* Tasks to carry out *
a - Name every composer whose music the concert review discusses.
b - Reproduce word for word the part of the concert review starting with "Not many composers" and going on through "chief cultural exports.".

* Passage shown *
London Symphony Orchestra/Simon Rattle review: Voluptuous sound and achingly beautiful textures

Not many composers can boast of a village, a museum and an airport all named after them. But Georges Enescu, also a prodigious violinist, has always been regarded as one of his native Romania’s chief cultural exports.

Ironically, his two Romanian Rhapsodies, imbued with the gypsy-style idioms and sonorities deployed by travelling Romani musicians, were written in Paris, in whose bars Enescu doubtless heard such players as he sipped his absinthe. The rhapsodies are really glorified encores but Simon Rattle and the LSO made a case for the first, in A major, delivering it with polished élan.

Debussy’s set of orchestral Images, by contrast, are picture postcards of England, France and Spain. In Gigues the Northumbrian folk tune The Keel Row is omnipresent, occasionally ebullient, mostly mournful, always wrapped in voluptuous sounds. Both here and in the elegiac Rondes de Printemps, written under the shadow of death, Rattle produced achingly beautiful textures.

Shadows occasionally pass across the face of the music in Brahms’s Violin Concerto too and Rattle is always responsive to these moments, for the most part mixing a rich-hued orchestral palette as a backdrop for the accomplished Leonidas Kavakos.

* Record extracts *
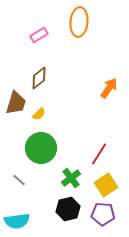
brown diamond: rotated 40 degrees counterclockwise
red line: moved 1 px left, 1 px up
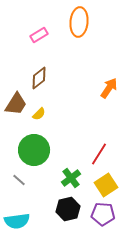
brown trapezoid: moved 1 px down; rotated 15 degrees clockwise
green circle: moved 7 px left, 2 px down
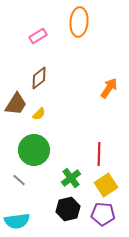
pink rectangle: moved 1 px left, 1 px down
red line: rotated 30 degrees counterclockwise
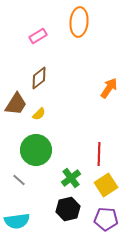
green circle: moved 2 px right
purple pentagon: moved 3 px right, 5 px down
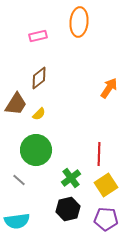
pink rectangle: rotated 18 degrees clockwise
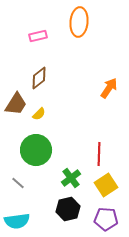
gray line: moved 1 px left, 3 px down
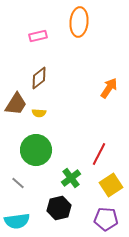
yellow semicircle: moved 1 px up; rotated 48 degrees clockwise
red line: rotated 25 degrees clockwise
yellow square: moved 5 px right
black hexagon: moved 9 px left, 1 px up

* Results *
a - Georges Enescu, Debussy, Brahms

b -
Not many composers can boast of a village, a museum and an airport all named after them. But Georges Enescu, also a prodigious violinist, has always been regarded as one of his native Romania’s chief cultural exports.